Given a text file (or unicode string), what is a good way to detect characters that fall outside of the ascii encoding? I could easily just iterate pass each character to ord(), but I wonder if there's a more efficient, elegant, or idiomatic way to do it.

The ultimate goal here is to compile a list of characters in the data that cannot encode to ascii.

In case it matters, the size of my corpus is approx 500MB / 1200 text files. Running (pre-compiled vanilla) Python 3.3.1 on Win7 (64bit).

Sukotto
  • 2,472
  • 6
  • 26
  • 31

1 Answers1

9

The ultimate goal here is to compile a list of characters in the data that cannot encode to ascii.

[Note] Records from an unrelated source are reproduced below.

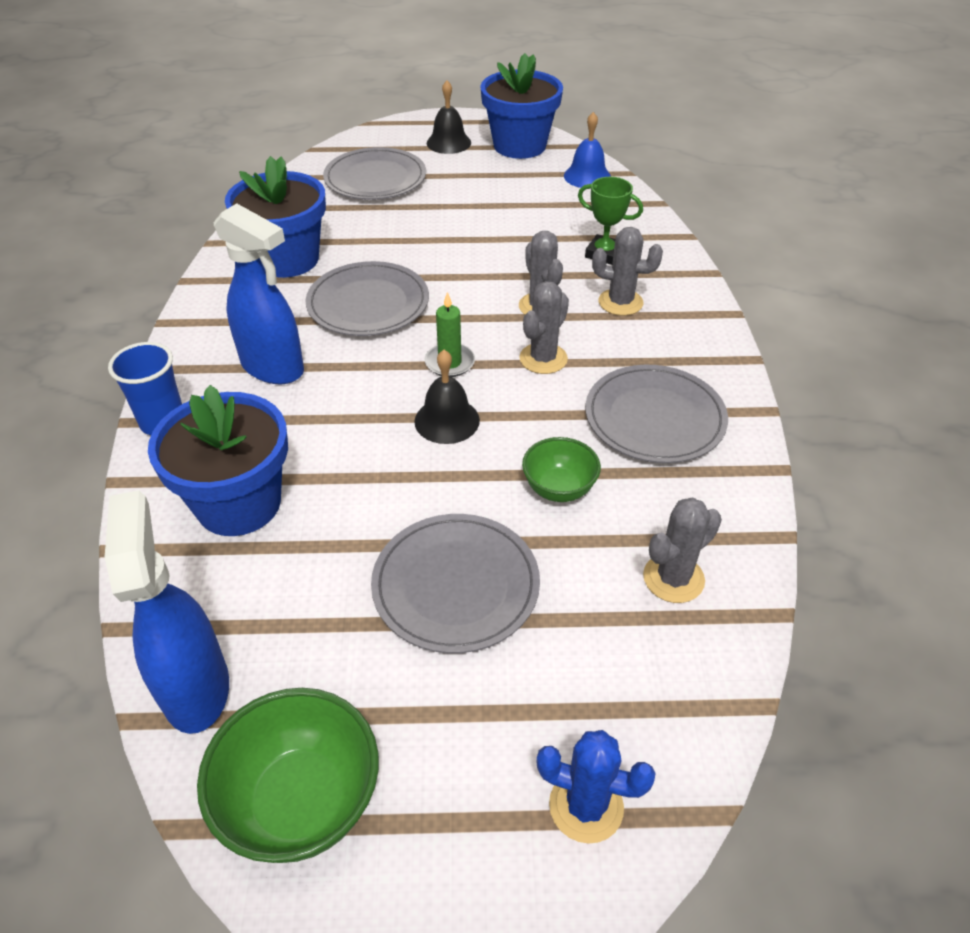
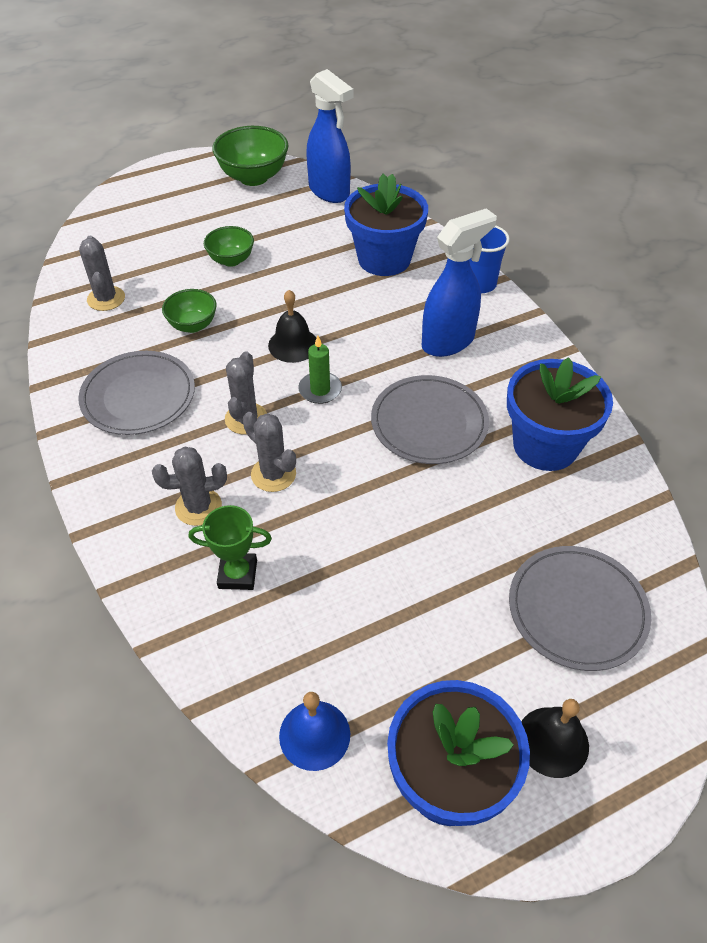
camera: 155 degrees right, 5 degrees up
(273, 368) = (448, 341): blue spray bottle -> blue spray bottle turned 135 degrees clockwise
(455, 585) = (231, 260): grey plate -> green bowl
(586, 806) = (131, 207): blue cactus -> none
(673, 578) = (106, 299): grey cactus -> grey cactus turned 45 degrees counterclockwise

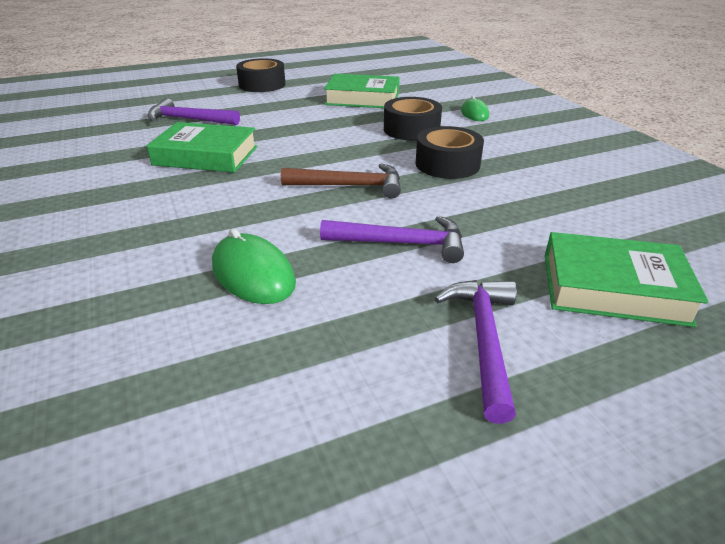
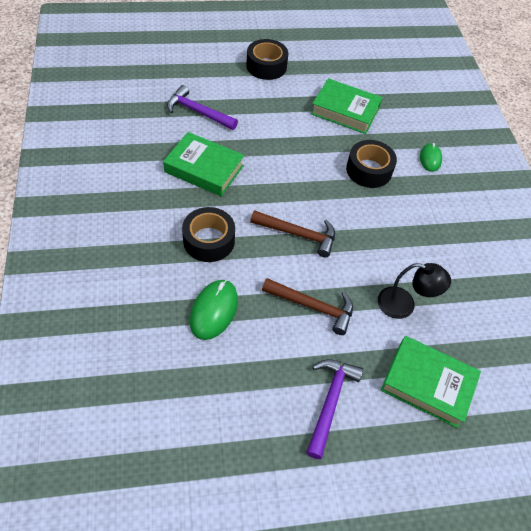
camera: 10 degrees right, 20 degrees up
(253, 274) = (214, 310): green mouse -> green mouse turned 45 degrees clockwise
(401, 243) = (313, 306): purple hammer -> brown hammer
(447, 164) = (378, 225): black tape -> black tape (209, 240)
(524, 220) = (404, 305): none -> black lamp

The most efficient method I can think of would be to use re.sub() to strip out any valid ASCII characters, which should leave you with a string containing all the non-ASCII characters.

This will just strip out the printable characters...

>>> import re
>>> print re.sub('[ -~]', '', u'£100 is worth more than €100')
£€

...or if you want to include the non-printable characters, use this...

>>> print re.sub('[\x00-\x7f]', '', u'£100 is worth more than €100')
£€

To eliminate the dupes, just create a set() of the returned string...

>>> print set(re.sub('[\x00-\x7f]', '', u'£€£€'))
set([u'\xa3', u'\u20ac'])
Aya
  • 39,884
  • 6
  • 55
  • 55